┌─ Fragmento de lectura

Rodríguez Zapatero ha sido el político encargado de explotar hasta el final los errores de Suárez e invertir la situación de partida, para volver a la ruptura. Una ruptura consistente en pasar por encima de la Constitución, acelerar el proceso de balcanización del país, intensificar la derrota de Montesquieu, colaborar con el terrorismo, tratar de deslegitimar el franquismo y, con él, la transición por reforma y la monarquía; en suma, volver en mala parte a la ideología del Frente Popular a partir de la totalitaria ley de memoria histórica. En este sentido, Rodríguez viene a significar el final del ciclo histórico iniciado por Suárez.
Y resultan llamativas las similitudes personales entre ambos políticos. También Rodríguez carece de base intelectual, sus ideas sobre la historia son ridículas, ancladas en la vieja propaganda izquierdista-comunista; sus concepciones políticas son de una simpleza y puerilidad que asustan, su frívola irresponsabilidad sólo puede compararse con su ambición y su absoluta falta de escrúpulos para permanecer en el poder. También partió con un enorme capital político y económico, heredado de la época de Aznar, y también lo derrochó, llevando el país a una crisis económica y sobre todo institucional sin precedentes.
Hay, sin embargo, una diferencia importante entre ambos personajes. A Suárez le gustaba el poder por el poder, y se subió al caballo de la reforma cuando ya estaba en marcha, como podía haberse apuntado a cualquier otra opción con tal de mandar, pues carecía de cualquier convicción política. Rodríguez, en cambio, es un iluminado que se cree la propaganda más elemental y se considera llamado a hacer grandes cosas, a culminar la tarea que Alfonso Guerra describió como "dejar a España que no la reconozca ni la madre que la parió". Él mismo ha contado que un día se le ocurrió preguntar a su madre moribunda: "Mamá, ¿crees que voy a ser presidente?". La situación y la pregunta sugieren una ambición ligada a cierta perturbación mental.
Está convencido, además, de ser un favorito de la suerte, por lo que saldrá de cualquier dificultad de un modo u otro. Y no le falta alguna razón: no solo llegó a jefe del PSOE –gracias, precisamente, a su mediocridad– y a jefe del gobierno –con la palanca del 11-M, la haya manejado quien la haya manejado–, sino que ha contado con una oposición inane, dirigida por otro político aún más mediocre y oportunista. Por eso me inclino a pensar que, contra lo que muchos esperan, no dimitirá, sino que, al coste que sea, seguirá en el gobierno, en espera de que la situación económica dé algún signo de mejora o de que la ETA, habiendo conseguido la mayoría de sus objetivos, deje las pistolas. Si la suerte le ha sonreído hasta ahora, y le sigue sonriendo con un rival insignificante como Rajoy, ¿por qué no podría ganar unas nuevas elecciones?
Cabe preguntarse también por qué la sociedad produce en nuestros días semejantes estadistas.

└─
┌─ Datos proporcionados

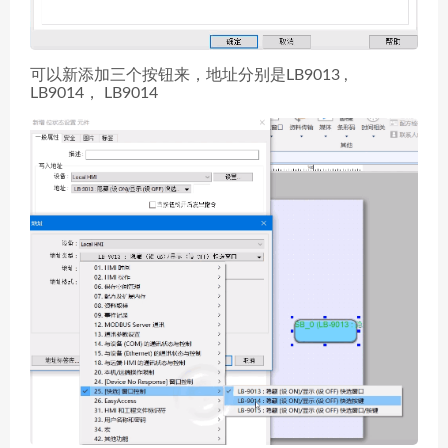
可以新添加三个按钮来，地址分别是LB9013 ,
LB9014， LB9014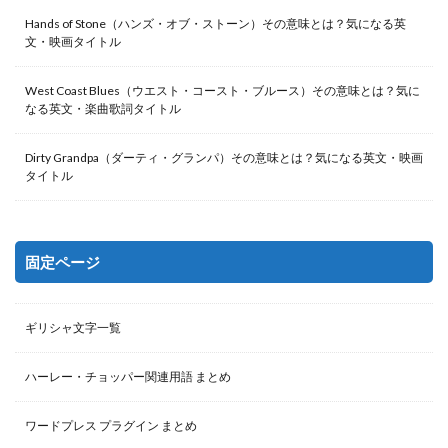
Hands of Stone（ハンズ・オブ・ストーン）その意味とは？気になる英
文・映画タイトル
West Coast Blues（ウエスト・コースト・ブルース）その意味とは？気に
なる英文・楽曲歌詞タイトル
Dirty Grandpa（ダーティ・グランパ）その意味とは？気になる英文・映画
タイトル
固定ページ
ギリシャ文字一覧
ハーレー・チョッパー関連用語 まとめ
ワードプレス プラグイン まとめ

└─
┌─ Datos proporcionados

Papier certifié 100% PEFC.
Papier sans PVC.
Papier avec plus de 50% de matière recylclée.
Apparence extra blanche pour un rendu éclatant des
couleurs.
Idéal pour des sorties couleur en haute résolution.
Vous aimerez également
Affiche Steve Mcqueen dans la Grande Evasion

└─

> **Consigna**:
Indica de qué época heredó Rodríguez un enorme capital político y económico, según el fragmento. El listado procede de otra fuente.

> **Respuesta escrita**:
De la época de Aznar.